The two-year program started last year and aims to increase the number of skilled workers involved in predator control.
It is a timely boost to work to meet the government’s goal of eradicating the most destructive introduced pests in the country.
Holly Brown began her predator-free apprenticeship with Good Wood Aotearoa in November and hasn’t looked back.
“To begin with, it was more simply because I wanted to be in the bush. But I have developed a passion for caring for the bush, recovering it, and bringing the birds back,” Brown said.
“I think I was a bit lost in what I wanted in life and that has given me a sense of purpose.”
She was one of 48 apprentices on the ground since the program began late last year.
While Brown was based in Whangārei, he traveled the upper North Island for his apprenticeship, learning from specialists and earning industry qualifications.
“The target is the kiwi. But we want to bring back all kinds of birds and bring back the native bush. Many of them have been decimated by the activity of opossums, stoats and rats,” Brown said.
“Once you know what you’re looking for, you can really see that it’s really impacted on the bush and we’re just trying to get it back to its natural form. So we can all enjoy it.”
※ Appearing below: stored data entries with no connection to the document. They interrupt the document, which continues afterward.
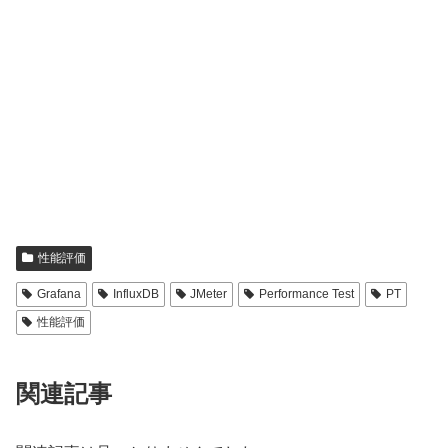
性能評価
Grafana
InfluxDB
JMeter
Performance Test
PT
性能評価
関連記事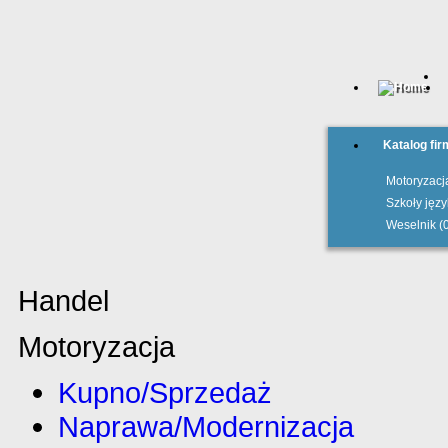
Katalog fir
Motoryzacja
Szkoły jęz
Weselnik (
Handel
Motoryzacja
Kupno/Sprzedaż
Naprawa/Modernizacja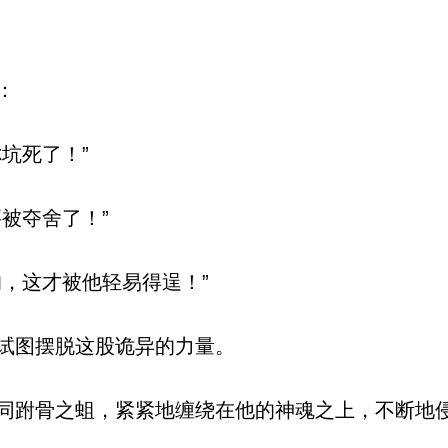
：
坑死了！”
被夺舍了！”
，这才被他轻易得逞！”
试图摆脱这股诡异的力量。
跗骨之蛆，紧紧地缠绕在他的神魂之上，不断地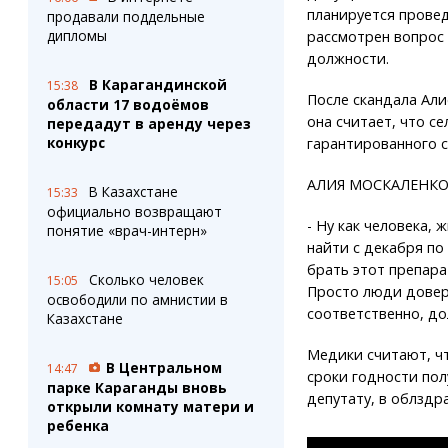
планируется провед
продавали поддельные
дипломы
рассмотрен вопрос
должности.
В Карагандинской
15:38
После скандала Али
области 17 водоёмов
она считает, что се
передадут в аренду через
конкурс
гарантированного с
АЛИЯ МОСКАЛЕНКО, 
В Казахстане
15:33
официально возвращают
- Ну как человека, 
понятие «врач-интерн»
найти с декабря по 
брать этот препара
Сколько человек
15:05
Просто люди доверя
освободили по амнистии в
соответственно, до
Казахстане
Медики считают, ч
В Центральном
14:47
сроки годности пол
парке Караганды вновь
депутату, в облздр
открыли комнату матери и
ребенка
Jessi Morgan of the Predator Free New Zealand Trust recalled when the sound of the kea was common on childhood ski trips.
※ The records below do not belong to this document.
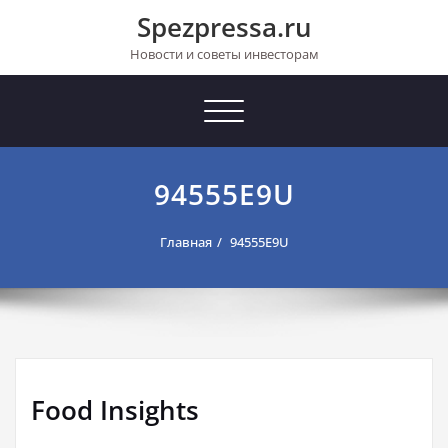
Перейти
Spezpressa.ru
к
содержимому
Новости и советы инвесторам
Toggle
navigation
94555E9U
Главная
94555E9U
Food Insights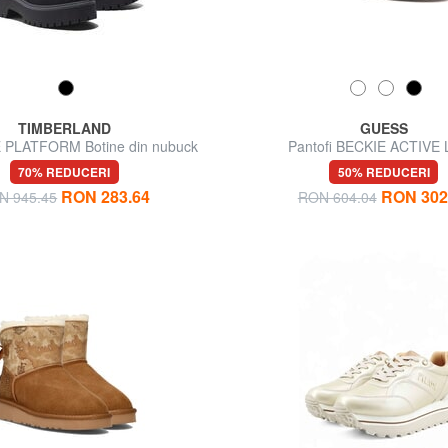
TIMBERLAND
GUESS
PLATFORM Botine din nubuck
Pantofi BECKIE ACTIVE
70% REDUCERI
50% REDUCERI
RON 283.64
RON 302
N 945.45
RON 604.04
They were some of the taonga who had been badly beaten and were in national danger.
“Nesting rates are being greatly affected by increasingly ermines and feral cats,” Morgan said.
“A recent study shows that 50 percent of nest predation was carried out by wild cats.”
Yesterday, the government announced additional funding for the program that would add another 25 people.
Morgan was pleased with the increased funding and hoped that the learnings would help inspire and train a new generation of conservationists.
The trainees were already making a difference in conservation efforts and in their own lives, like a project in the Bay of Plenty, he said.
“Murupara has a very high gang presence. These guys are off the streets, they have an income. They are working in nature. They are feeling the benefits of working in nature and they are proud of the work that they are doing.”
MBC Environmental has been helping protect the Whio and Kiwi living in remote areas of the West Coast by attacking stoats and rats.
Director Adam Walker said they were preparing to hire a fourth apprentice.
“To have the opportunity to bring in another apprentice. It’s to create this group within the business that really feels like they’re going somewhere and we’d love to add more people to that.”
“Because of the funding behind it, a lot of the business risk of onboarding people is eliminated.”
The program meant they could afford to hire people who didn’t have the necessary specialized skills and train them, he said.
It had also given the company a clearer vision.
“For a long time it felt like we were trapping animals without really knowing what we were doing and it really changed the fact that we are actually doing protection programs that these whio and kiwi – this is what we are here to protect. And I think that it is the great change that we are seeing “.
Conservation Minister Kiri Allan said the learnings would not only help protect biodiversity, but would also help create a competent workforce that could see their future in conservation.
“We recognize that we are on the brink of a global and national biodiversity crisis, and the only way we can turn the tide, so to speak, is if we have a sufficiently skilled workforce. Passionate about our environment,” he said Allan.
While predator-free 2050 was many years away, Allan said apprenticeships were one way to help Aotearoa reach that goal.